December 20, 2005

not overdue, but overbaked, probably

No, I haven't forgotten about it. I am talking about the dried fruits that I steeped in rum and brandy for Christmas fruit cake in October; back then, I did plan to bake my fruit cakes one month before Christmas, which would have been at the end of November, but I've changed my mind. The recipe of cake I have decided to use for this Christmas suggests that the cake should be ready to eat after 4th day from baking it, and best eaten between the 1st and 2nd weeks. This makes it perfect that I baked the cake on this past Sunday, one week before Christmas day, I thought.

And the recipe is by none other than Monsieur Pierre Herme, in one of his books called La Patisserie de Pierre Herme (Japanese translation published by Shibata Shoten, 1999). The recipe was for cake aux fruits, or literally fruit cake, It uses a bunch of dried fruits such as melon and apricot, which for the most part I ignored; I just used my fruits, including two figs, two plums, sultanas, pears, and candied orange and lemon peel that have been soaked in rum and brandy for two months now. I used a small portion of the whole thing and was left with almost a jar-full of it, so it looks like I will be having a one-year old fruits when I make fruit cake for Christmas next year.

And although Monsieur Herme doesn't use nuts in this particular fruit cake, I used some anyways, because I like lots of nuts in my Christmas cake, and that's what I do all the time. For this time I had walnuts from France, Brazil nuts from the UK (originally from Bolivia, the package says), pistachios and hazelnuts from Italy, and almonds from Spain. I also used cassonade (brown sugar) in place of regular sugar. Basically, I am aware that I was making something which is not what Herme tells you to make in the book, but it's okay.

What isn't okay was that I, lo and behold, overbaked the cake yet again. Heck, I was watching it carefully every 10 or 20 minutes, but I must have missed the critical moment. Unlike last two years when I used mini-loaf pans, I baked a cake in a regular, 6- or 7-inch loaf pan because I wanted to use the pan that I had just bought last month, and I messed up here. I also baked a mini one using the extra batter, and ironically, this one seemed to have baked better.

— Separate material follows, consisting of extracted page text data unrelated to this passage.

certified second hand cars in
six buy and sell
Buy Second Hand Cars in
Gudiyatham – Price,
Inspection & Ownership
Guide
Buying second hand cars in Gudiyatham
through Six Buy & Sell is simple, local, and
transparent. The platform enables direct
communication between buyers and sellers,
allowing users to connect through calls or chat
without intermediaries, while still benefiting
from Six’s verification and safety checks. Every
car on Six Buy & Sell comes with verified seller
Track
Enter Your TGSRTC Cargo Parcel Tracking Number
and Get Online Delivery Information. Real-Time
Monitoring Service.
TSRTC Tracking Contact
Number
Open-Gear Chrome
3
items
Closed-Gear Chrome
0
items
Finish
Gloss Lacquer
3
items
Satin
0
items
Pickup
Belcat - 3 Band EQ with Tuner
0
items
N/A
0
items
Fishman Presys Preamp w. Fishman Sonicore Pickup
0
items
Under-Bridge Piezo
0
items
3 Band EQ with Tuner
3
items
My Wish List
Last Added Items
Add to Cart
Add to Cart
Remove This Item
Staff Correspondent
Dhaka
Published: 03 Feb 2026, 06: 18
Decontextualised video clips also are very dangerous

Anyways, I've wrapped up the cakes tight and we'll see how they turn out a week from now.

By the way, while I don't mind waiting for a cake to "mature" over the period of a few weeks or months after making it, I do want to have something I can eat right away, too. That's why I baked pistachio-chocolate cakes and fig cakes on the same day I baked Christmas cakes last year and the year before the last, respectively. Likewise, this year I made pistachio-fig-cranberry cakes.

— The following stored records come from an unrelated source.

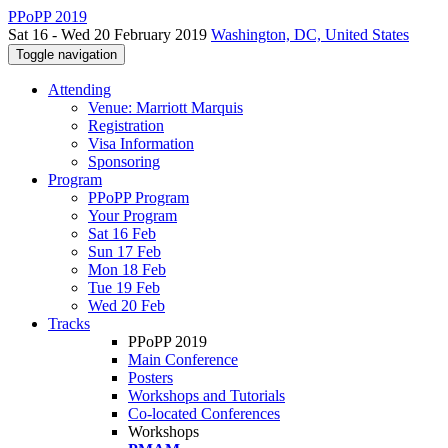
PPoPP 2019
Sat 16 - Wed 20 February 2019
Washington, DC, United States
Toggle navigation
Attending
Venue: Marriott Marquis
Registration
Visa Information
Sponsoring
Program
PPoPP Program
Your Program
Sat 16 Feb
Sun 17 Feb
Mon 18 Feb
Tue 19 Feb
Wed 20 Feb
Tracks
PPoPP 2019
Main Conference
Posters
Workshops and Tutorials
Co-located Conferences
Workshops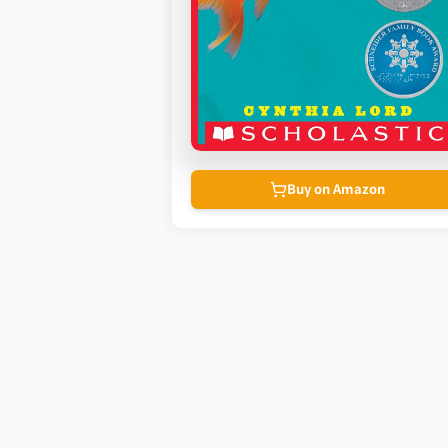
Buy on Amazon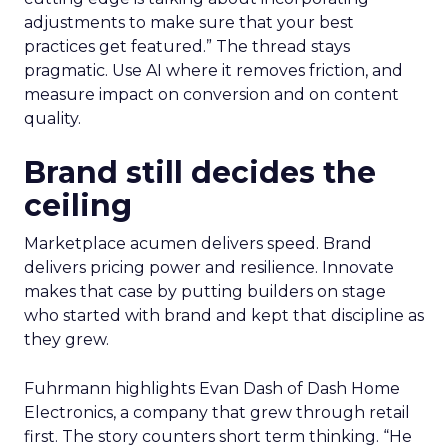
adjustments to make sure that your best
practices get featured.” The thread stays
pragmatic. Use AI where it removes friction, and
measure impact on conversion and on content
quality.
Brand still decides the
ceiling
Marketplace acumen delivers speed. Brand
delivers pricing power and resilience. Innovate
makes that case by putting builders on stage
who started with brand and kept that discipline as
they grew.
Fuhrmann highlights Evan Dash of Dash Home
Electronics, a company that grew through retail
first. The story counters short term thinking. “He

I had made fig and pistachio cake based on a recipe from dona hay magazine (Issue #18, 2004) last month and liked it a lot, so decided to give it another go. But then, when I was about to make one, I somehow changed my mind and made sugar-, egg- and butter-free fruit cakes (original recipe is this [in Japanese] but I've made changes to better suit my taste), using the conbination of nut and fruits I had originally had in my mind. I soaked the them in red wine (a bit sweet one), a little brandy and balsamic vinegar, but their delicate flavor was overpowered by wholewheat flour used in the batter, I thought. Other than that, the cakes were okay and made a little nibbles on any given day of this week leading up to the Christmas day. And yes, I sprikled some cassonade over those supposedly sugar-free cakes, but that's minor....

1 comment:

Anonymous said...

Gorgeous photos! The cake looks amazing, even if you say it's overbaked. Hope it tastes great.